Measuring the performance of a logging subsystem in Kubernetes

The content of this page hasn't been updated for years and might refer to discontinued products and projects.

Frequent readers of our blog and users of our hybrid cloud container management platform, Pipeline, will be familiar with the integrated cluster services that come with it. These services are automated end-to-end solutions for centralized logging, federated monitoring, security scans, advanced credential management, autoscaling, registries and lots more (see, for example, automated DNS management for Kubernetes).
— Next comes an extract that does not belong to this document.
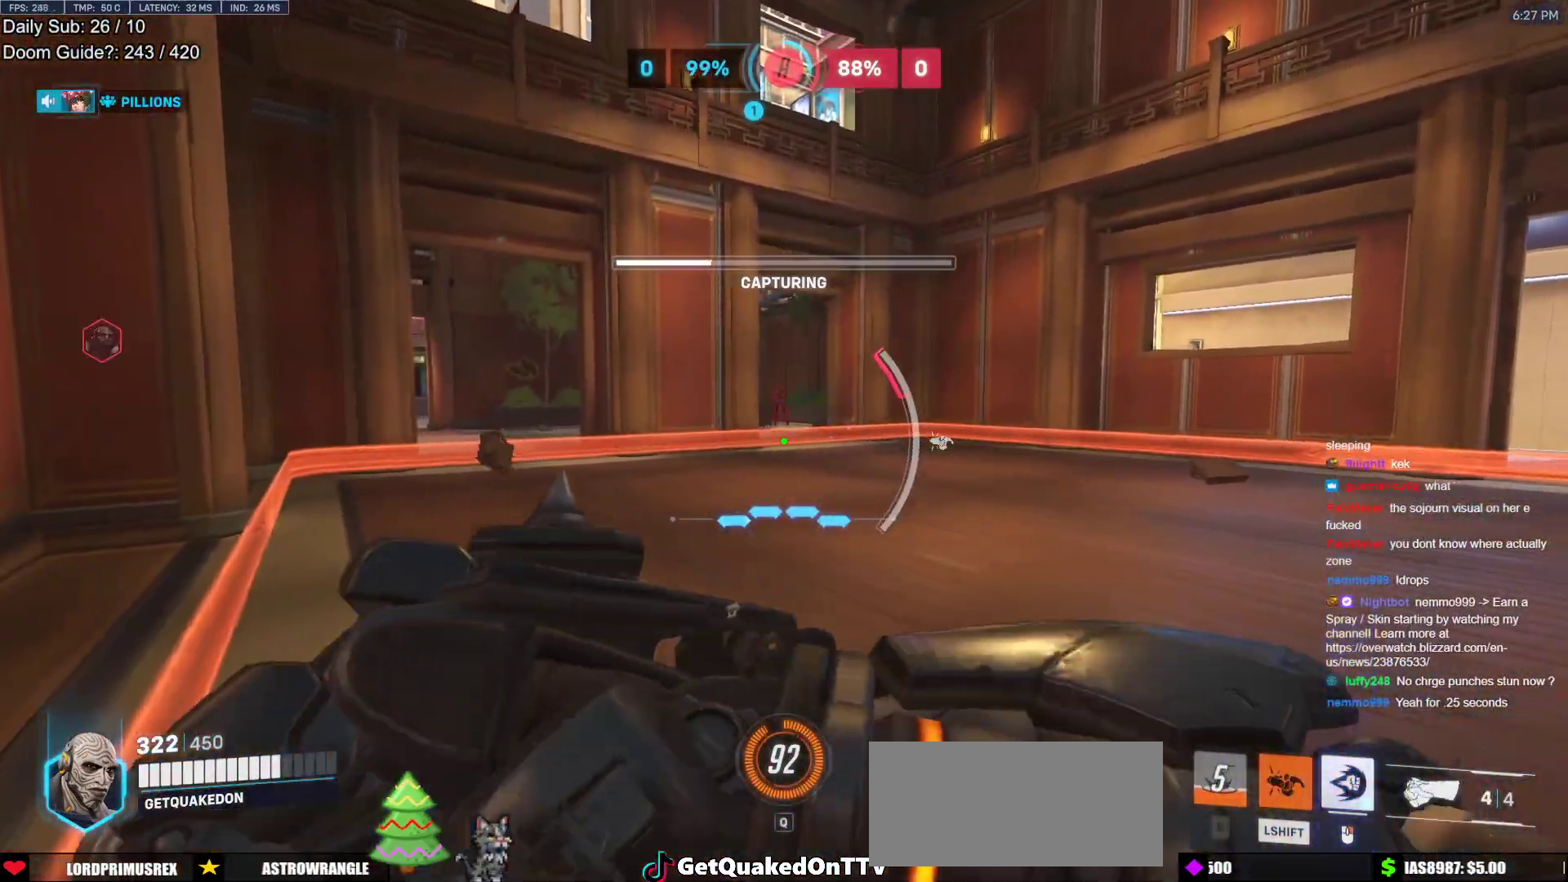
{"keys": [], "mouse": [], "events": [[183, "s", "down"], [367, "a", "down"], [417, "a", "up"], [417, "s", "up"]]}
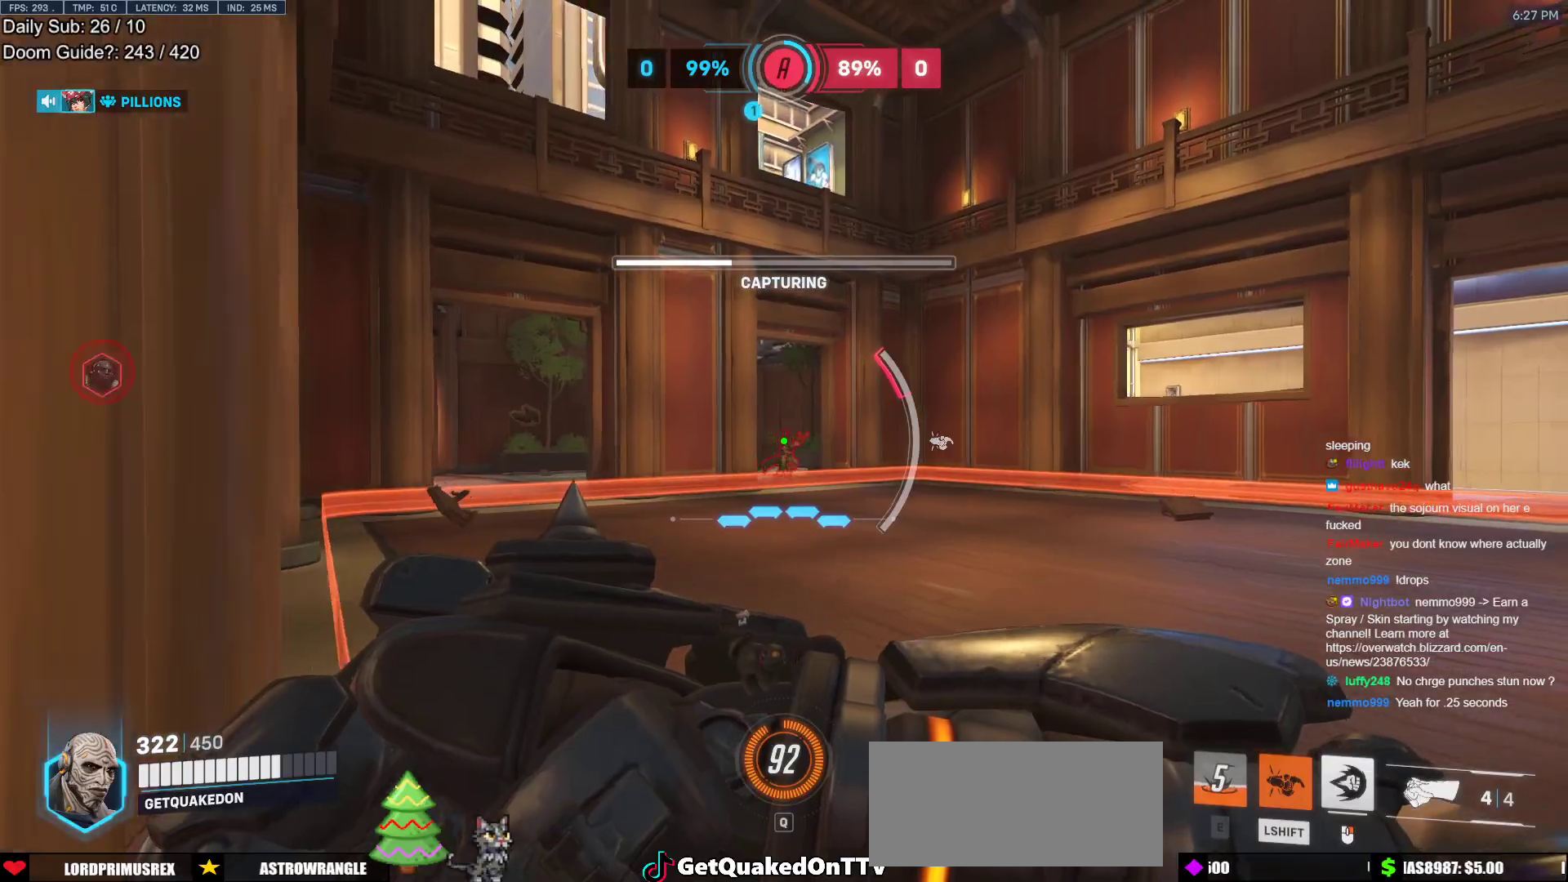
{"keys": ["a"], "mouse": [], "events": [[17, "d", "down"], [150, "a", "down"], [150, "d", "up"], [250, "a", "up"], [250, "d", "down"], [333, "a", "down"], [333, "d", "up"], [383, "a", "up"], [433, "d", "down"], [483, "a", "down"], [483, "d", "up"]]}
Providing an automated logging solution, and making sure it works seamlessly across multiple clusters, has always been part of Pipeline. This is made possible with our highly popular, open source logging-operator. As the numbers of clusters that we manage with Pipeline (and their sizes) grew into the hundreds, the size of their logs grew along with them. Now we have clusters from which we extract 2TB of logs, daily. The question that naturally arises from this is how large a logging system (and the Fluent ecosystem managed by the logging-operator) has to be, in order to meet these requirements.

Monitoring Flow

tl;dr: 🔗︎

Basic requirements were:
- an in-cluster monitoring solution
- separate log flows per customer
- average throughput of 1.5+ TB per day (17.5MB/sec or 100K+ events/sec)
- linear scale
Create a logging flow with the logging-operator
Make a load generator and load the system
These values are derived from log-generator metrics:
- Average emit/s
- Average byte/s
- Total bytes sent
- Total events sent
- Total event in 24h
- Total bytes in 24h

Now let’s really dig into this process, starting by setting up the environment.

Set up the environment 🔗︎

You can use Pipeline to set up a Kubernetes cluster on 5 cloud providers, on-premise data centers (VMware and bare metal) or a hybrid cloud combination of all of the above. Once you have a cluster ready, you can proceed by installing its individual components.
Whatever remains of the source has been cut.